NOTWITHSTANDING THIS REPORT OR ANY DISCUSSIONS CONCERNING A LOT, ALL LOTS ARE OFFERED AND SOLD AS IS" IN ACCORDANCE WITH THE CONDITIONS OF BUSINESS PRINTED IN THE SALE CATALOGUE."

Catalogue Note

This charming bowl is remarkable for its painterly design of mandarin ducks swimming in a lotus pond, but is particularly noteworthy on account of a playful detail extremely rarely found on pieces of this design: Besides the ducks, the lotus pond here also houses another water creature, a turtle, symbol of longevity and one of the Four Divine Creatures of the Chinese constellation. The turtle was considered so auspicious in China that the character designating it, gui, was often chosen for personal names. In the Tang dynasty (618-907), for example, it appears in the name of the great poet Lu Guimeng ( ? -881), and that of the outstanding musician favoured by the Emperor, Li Guinian (Guinian meaning ‘live as long as the turtle’).
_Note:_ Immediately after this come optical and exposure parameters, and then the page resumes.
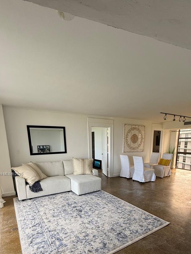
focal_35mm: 20
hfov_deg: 65.8
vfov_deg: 78.4
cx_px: 104
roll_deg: +0.0
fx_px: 147
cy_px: 174
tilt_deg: -12.4
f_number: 2.2
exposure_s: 1/99
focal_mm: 2.22
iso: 80
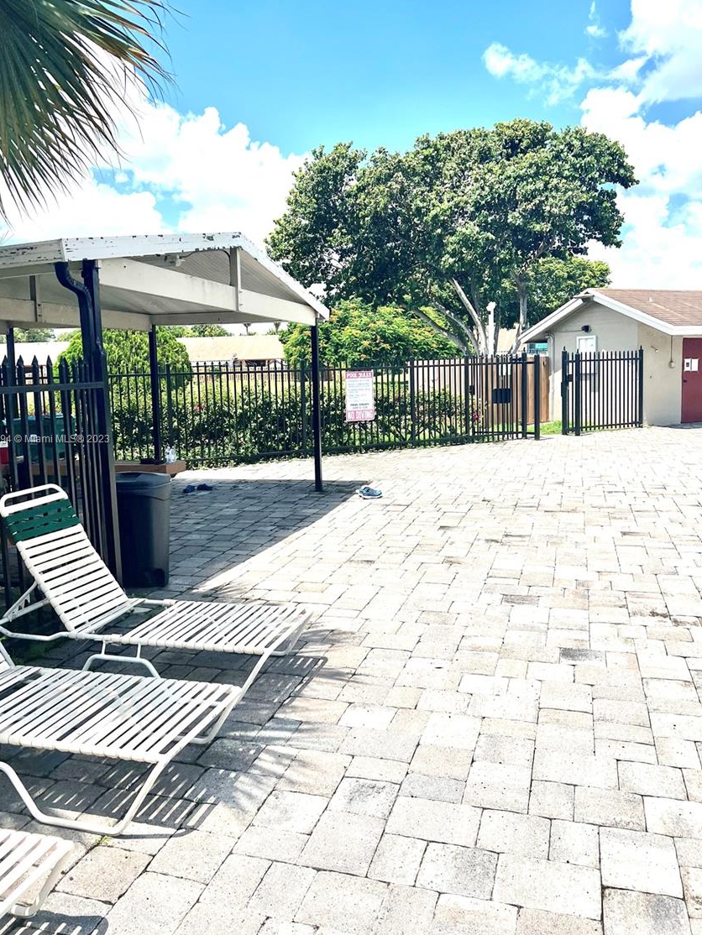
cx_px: 334
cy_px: 440
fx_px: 757
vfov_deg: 63.4
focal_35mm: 28
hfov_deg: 49.7
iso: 50
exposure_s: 1/5076
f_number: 1.5
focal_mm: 5.7
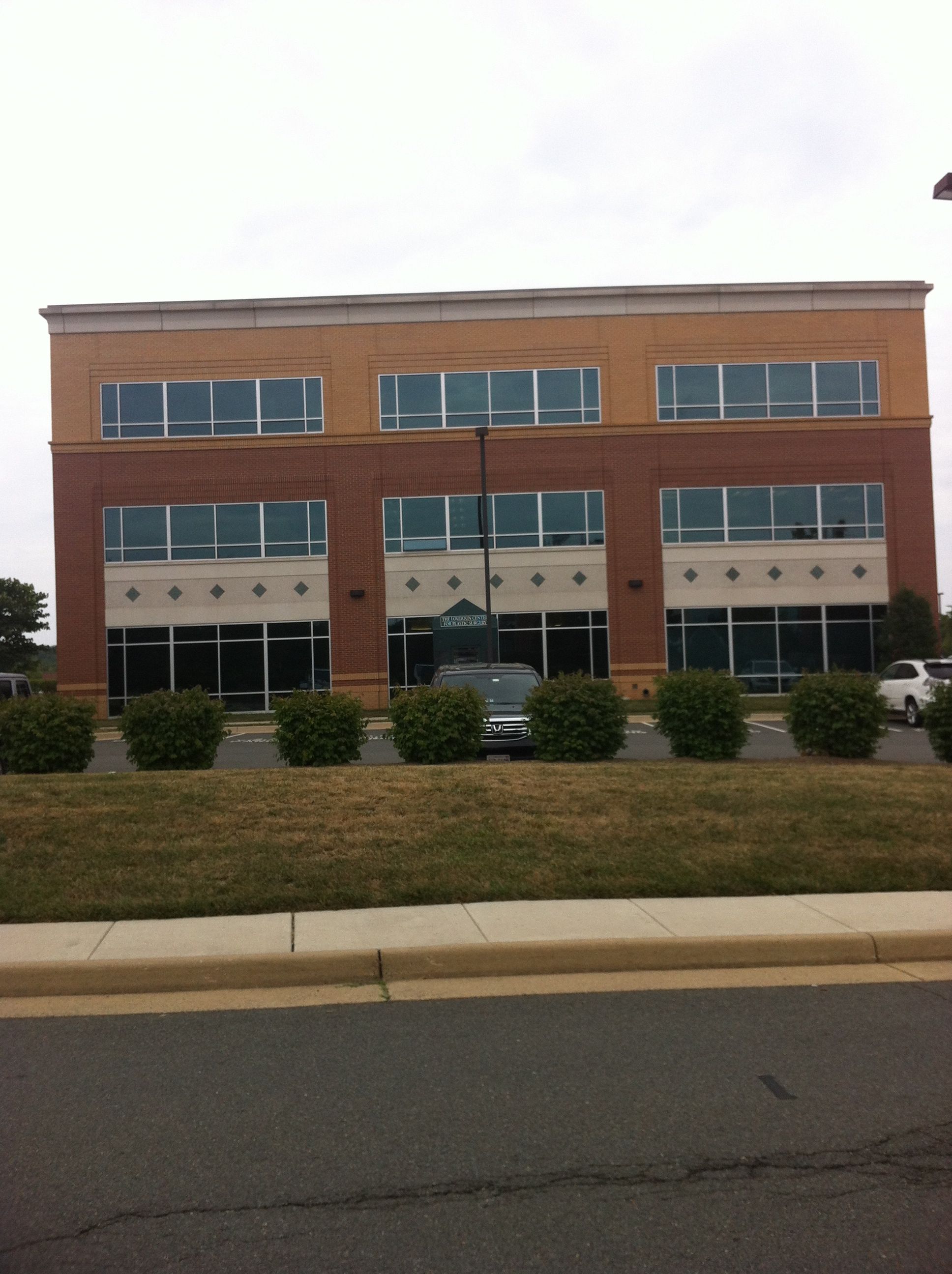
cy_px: 637
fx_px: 1287
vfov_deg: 52.7
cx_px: 476
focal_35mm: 35
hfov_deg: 40.6
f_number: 2.8
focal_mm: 3.85
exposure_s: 1/487
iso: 80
This bowl is also unusual for its small size and conical form, and bowls of this design are more commonly modelled with a lipped rim; see for example a larger bowl in the Museum of Oriental Ceramics, Osaka, included in the exhibition Splendors in Smalt. Art of Yuan Blue-and-White Porcelain, Shanghai Museum, Shanghai, 2012, cat. no. 22, together with one excavated in Wuwei, Gansu province, and now in the Wuwei Museum, cat. no. 45. Compare also a stembowl, similarly shaped with straight sides and the interior painted with mandarin ducks, sold in our Hong Kong rooms, 20th May 1981, lot 684.

Compare also a bowl recovered from the site of the Kotla Firuzshah palace in Delhi, which was destroyed in AD 1398, illustrated in Ellen Smart, ‘Fourteenth Century Chinese Porcelain from a Tughlaq Palace in Delhi’, Transactions of the Oriental Ceramic Society, vol. 51, 1975-7, pl. 86c; and another unearthed at Puerto Galera, Philippines, published in J.M. Addis, Early Blue and White Excavated in the Philippines, Manila, 1968, pl. 24.